As I sat in the CSU/EXPO Mini-Urban Farm one Saturday, attending a free seminar on "raised bed planting", my mind kept picturing this part of my backyard. The event was hosted by a program called "Garden Gateway" and promised information and free building materials to create my own raised bed for planting a garden.

Fast forward a couple of weeks later to The Paul Robeson Community Wellness Center, where I attended their Earth Day event. I thought I would also pick up the materials, but they still hadn't ordered them yet. They did, however, offer another free seminar. This time the topic was composting, and once again they generously provided free materials. I received a supply of a fruity powder called bokashi. An inoculated bran powder used to help in the fermenting of compost.

I had a big 5-gallon bucket to fill, and no space inside my apartment, so I used an old canister for nuts to collect scraps, peels, coffee grinds, and eggshells and the like. When that was full, I would empty the stinky contents into the bucket and add another layer of Bokashi. Until one, fateful brew-day...
Before adding the final layer of Bokashi and sealing it for two additional weeks.

Working in the restaurant industry, I don't need to cook every day, and even with my roommates pitching in their scraps, the nut canister did not need much emptying. But brewing a 5-gallon batch of all-grain beer in my backyard (something I do once or twice a month), my partner pointed out that I could add the spent (used) grain to my compost bucket. It was so obvious I felt embarrassed for not thinking of it myself sooner! With that 14 pounds of sugar-leeched malted barley and rye, there was just enough space to empty one last nut can's worth of banana peels and coffee grinds.

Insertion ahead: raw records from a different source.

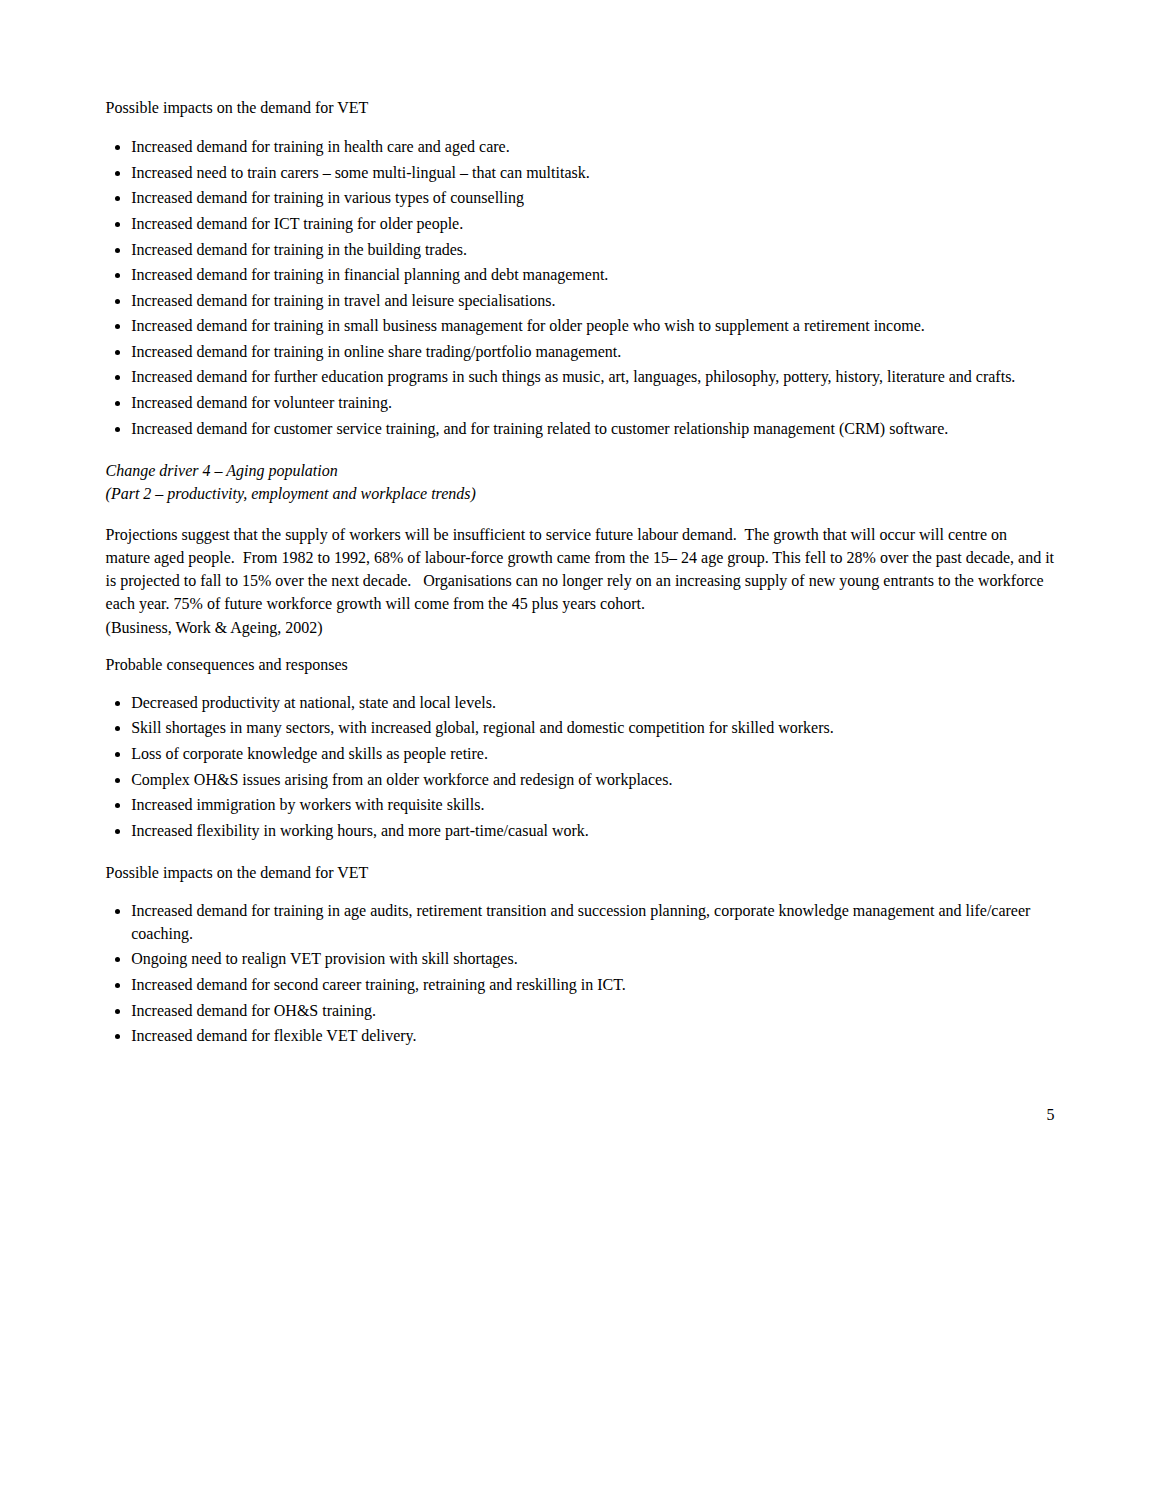Possible impacts on the demand for VET
Increased demand for training in health care and aged care.
Increased need to train carers – some multi-lingual – that can multitask.
Increased demand for training in various types of counselling
Increased demand for ICT training for older people.
Increased demand for training in the building trades.
Increased demand for training in financial planning and debt management.
Increased demand for training in travel and leisure specialisations.
Increased demand for training in small business management for older people who wish to supplement a retirement income.
Increased demand for training in online share trading/portfolio management.
Increased demand for further education programs in such things as music, art, languages, philosophy, pottery, history, literature and crafts.
Increased demand for volunteer training.
Increased demand for customer service training, and for training related to customer relationship management (CRM) software.
Change driver 4 – Aging population
(Part 2 – productivity, employment and workplace trends)
Projections suggest that the supply of workers will be insufficient to service future labour demand. The growth that will occur will centre on mature aged people. From 1982 to 1992, 68% of labour-force growth came from the 15– 24 age group. This fell to 28% over the past decade, and it is projected to fall to 15% over the next decade. Organisations can no longer rely on an increasing supply of new young entrants to the workforce each year. 75% of future workforce growth will come from the 45 plus years cohort.
(Business, Work & Ageing, 2002)
Probable consequences and responses
Decreased productivity at national, state and local levels.
Skill shortages in many sectors, with increased global, regional and domestic competition for skilled workers.
Loss of corporate knowledge and skills as people retire.
Complex OH&S issues arising from an older workforce and redesign of workplaces.
Increased immigration by workers with requisite skills.
Increased flexibility in working hours, and more part-time/casual work.
Possible impacts on the demand for VET
Increased demand for training in age audits, retirement transition and succession planning, corporate knowledge management and life/career coaching.
Ongoing need to realign VET provision with skill shortages.
Increased demand for second career training, retraining and reskilling in ICT.
Increased demand for OH&S training.
Increased demand for flexible VET delivery.
5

 The timing couldn't have been more perfect. The Bokashi needed two weeks to ferment, and that time passed just as the building materials we were promised arrived. We set to work (borrowing her uncle's tools) and constructed the raised bed as we had been instructed.

 I did have to transplant a couple Agapanthus to make room.
I did that, while she expertly shortened the wood to fit the space I had chosen. Everything went pretty smoothly, and the whole process took only a couple of hours.
We lined our finished raised bed with cardboard. I still don't fully understand how it helps create a foundation for healthy soil, but I remember hearing multiple times that it does, and I had just the right amount on hand already.
 Next it was time to add the compost! It was slimy and stinky and hopefully perfect for enriching the 4 bags of planting soil I then emptied on top of it.

 I topped the inside and outside of the bed with diatomaceous earth to prevent too many unwanted creepy crawlies.
And now I wait! The pH of the compost is acidic and harmful to plant roots, so I am supposed to wait another two weeks before I plant my herb garden, but I am SO EXCITED by how it looks! I'm ready to plant and eat herbs I grew myself - hopefully soon!

Keen eyes might also notice my neighbors are building something like an additional condo or small garage next door. That's got nothing to do with this, but who doesn't love an Easter Egg?